Back Behind Enemy Lines by Chris Bridge

Good morning readers, and a very happy Thursday to you all reading this; this review was supposed to be scheduled for next week however, I realised that both reviews for this week were books of a romantic genre, that took exactly the same line in terms of my critiques and it really felt like I was posting the same review. So, I decided to move this one and pop it on mylittlebookblog for you today because it’s nice to write you a wholly lovely review and share a special book with you.

1944 and Anna is parachuted into Normandy as a special agent working with Resistance Groups, spying on the Germans and wiring the information back to the Special Operations Executive, escaping capture and the inevitable torture that would follow.

She falls in love with Pierre, another SOE agent but finds he is not what he purports to be. Then there is the little matter of the Gestapo officer who has guessed her secret. Alone, Anna has to make some terrifying decisions to survive and to ensure the impending invasion remains secret. It is 2006 in England, where her husband has died and Anna lives alone. Her children are spying on her and plot to put her in a home so that they can sell her house for their own ends. Anna is determined to retain her independence. She falls back on her wartime skills, recruiting Nathan and his girlfriend Gemma to help her and becomes close to them as she never was with her own children.

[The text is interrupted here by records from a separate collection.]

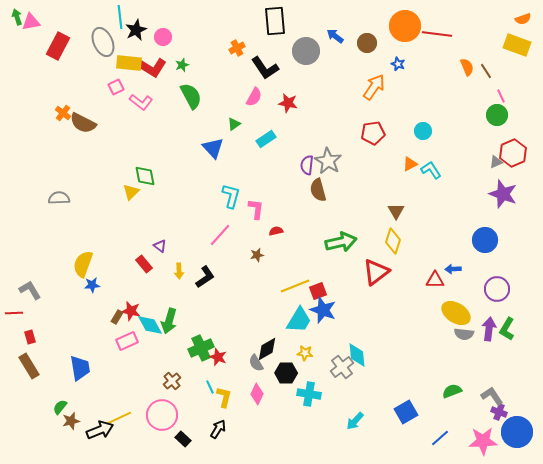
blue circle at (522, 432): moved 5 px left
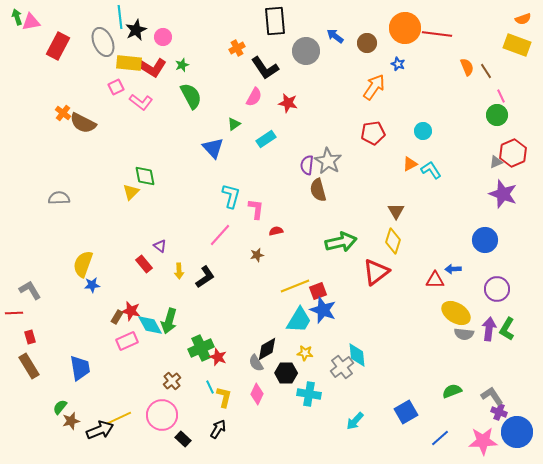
orange circle at (405, 26): moved 2 px down
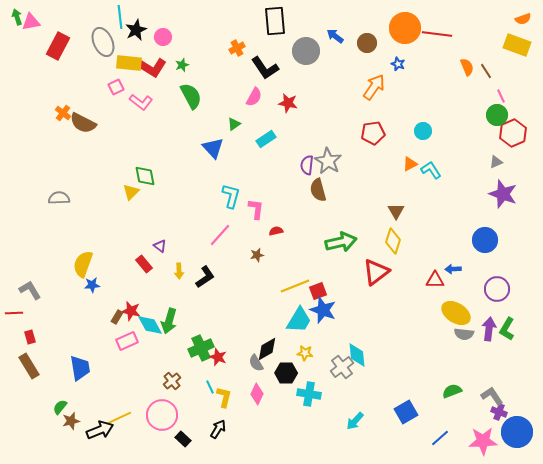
red hexagon at (513, 153): moved 20 px up
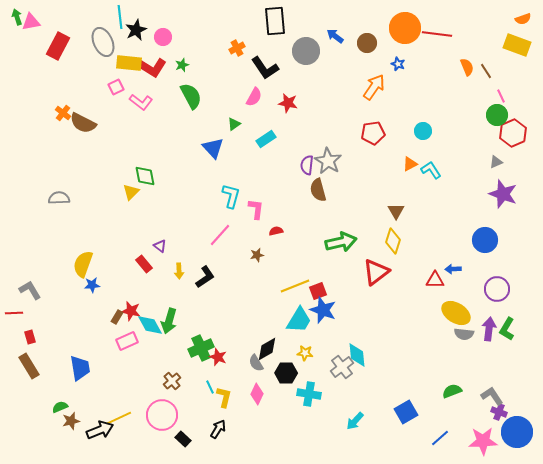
green semicircle at (60, 407): rotated 28 degrees clockwise
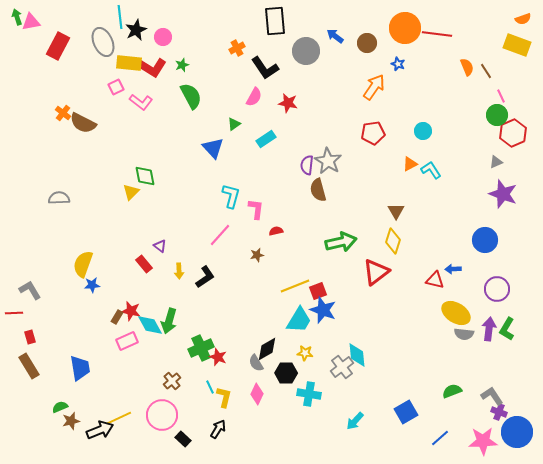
red triangle at (435, 280): rotated 12 degrees clockwise
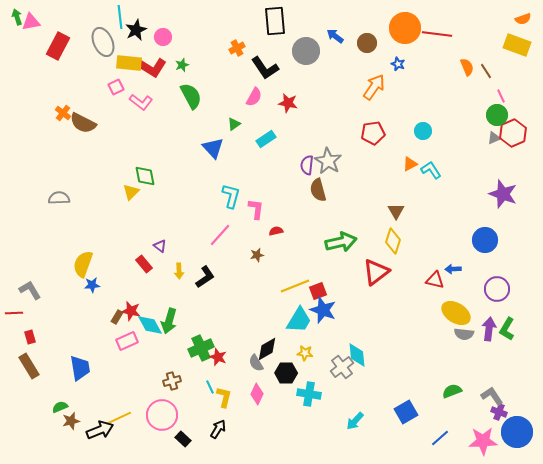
gray triangle at (496, 162): moved 2 px left, 24 px up
brown cross at (172, 381): rotated 24 degrees clockwise
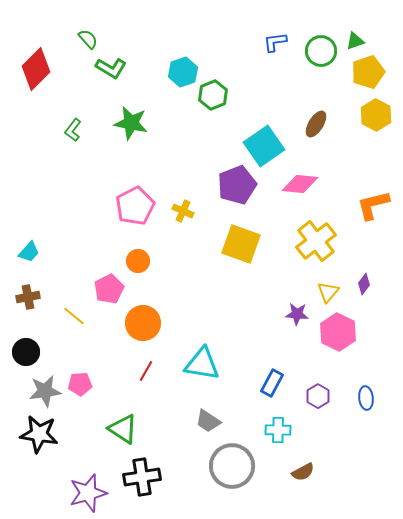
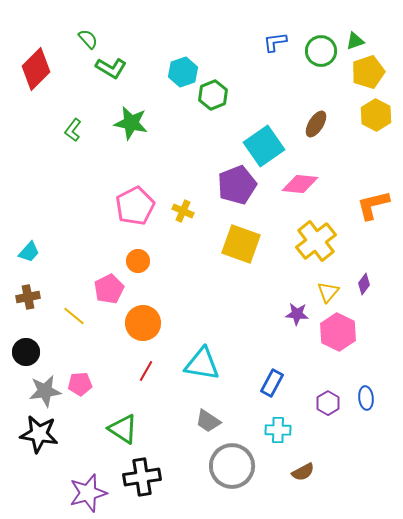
purple hexagon at (318, 396): moved 10 px right, 7 px down
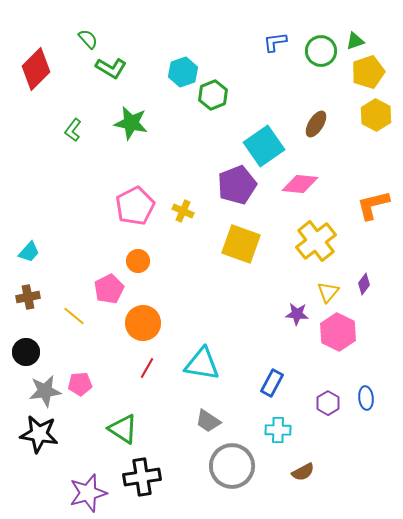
red line at (146, 371): moved 1 px right, 3 px up
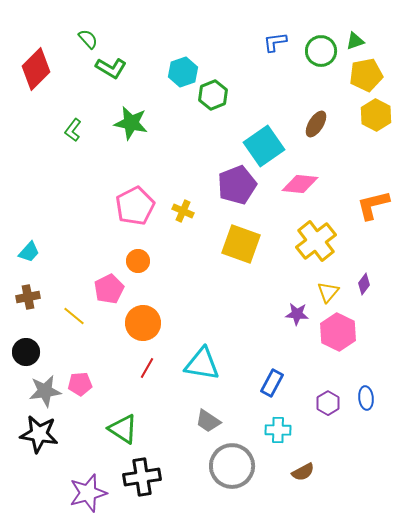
yellow pentagon at (368, 72): moved 2 px left, 3 px down; rotated 8 degrees clockwise
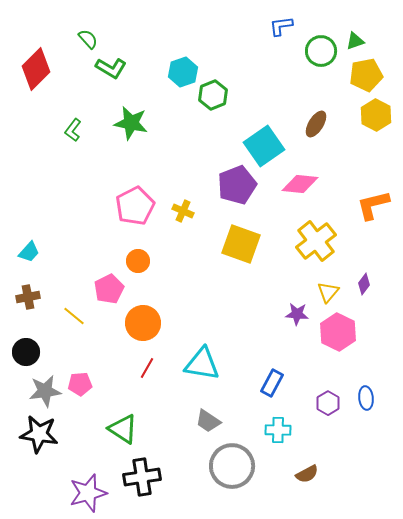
blue L-shape at (275, 42): moved 6 px right, 16 px up
brown semicircle at (303, 472): moved 4 px right, 2 px down
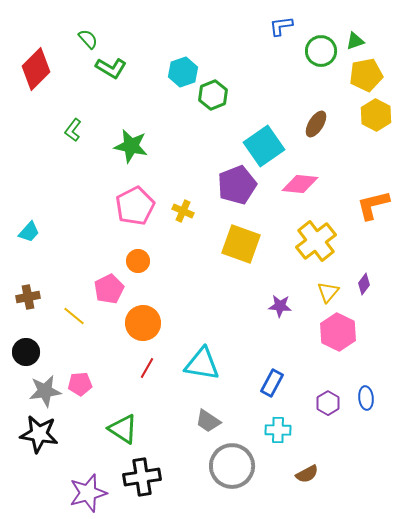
green star at (131, 123): moved 23 px down
cyan trapezoid at (29, 252): moved 20 px up
purple star at (297, 314): moved 17 px left, 8 px up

But it is only when she returns to Normandy and confronts the ghosts of her past that she realises how the war had taken its toll on her loveless marriage and her children. She makes the ultimate sacrifice and finally finds the peace and redemption that had evaded her all these years.

So it’s a rather long blurb which normally I don’t like too much because I prefer to explore the book from a more secretive blurb however it does give a real feel of the story to come. The novel is set in two parts, the first in 1944 Normandy during WW1 and the second during 2006 in England. As the blurb writes, we follow Anna Julen as she is parachuted into Normandy as a special agent under the name of Marie-Claire Cardon. We follow her story as she attempts to blend in with her surroundings, the locals, hiding her radio and working long hours whilst trying to sneak in sending information back home. Later in part two we meet Anna again who is now ninety years old. Despite her age she rebels against her children who want to run her life and move her into a home but she will not stand for it; instead she returns to Normandy to find answers and also a little forgiveness.

 So there’s a lot of plot to get your teeth into but now onto the more technical side. Firstly Chris Bridge is a really wonderful storyteller. He manages to weave the two plot lines succinctly and make the book a really intriguing and exciting narrative. I read this in around three days because I was so excited by where the narrative was going. I think his real strength as an author is seen in his creation of the world around the main character. The completely authentic reconstruction of war-time France in contrast to modern day Britain is really skilfully done. For me historical fiction is all about placing the reader some place new and this is done with skill and understanding.

This is further backed by the characters that are pulled into the narrative and the fact that throughout you’re not quite sure if you can trust any of them even Anna to some extent. She is a truly wonderful character, both gutsy and determined and also mellow and enchanting; I really adored her as a character. The book also conveys a really strong show of the authors utter love of writing I think. It has a sense of care and thoughtfulness and the constant play with the idea that you cannot presume anything about anyone is woven throughout creating a truly surprising story as a whole.

So I’ve gone on a little now but I really would recommend this book to everyone no matter your ideas on historical fiction as a genre. I think the strong writing style and the complicated used of plot and characters make this book highly appealing across the board. Bridge’s style is lyrical, evocative, descriptive and utterly captivating and throughout gave me a real insight into the lives of the characters as they were introduced. A brilliant warm book that I cannot help but recommend.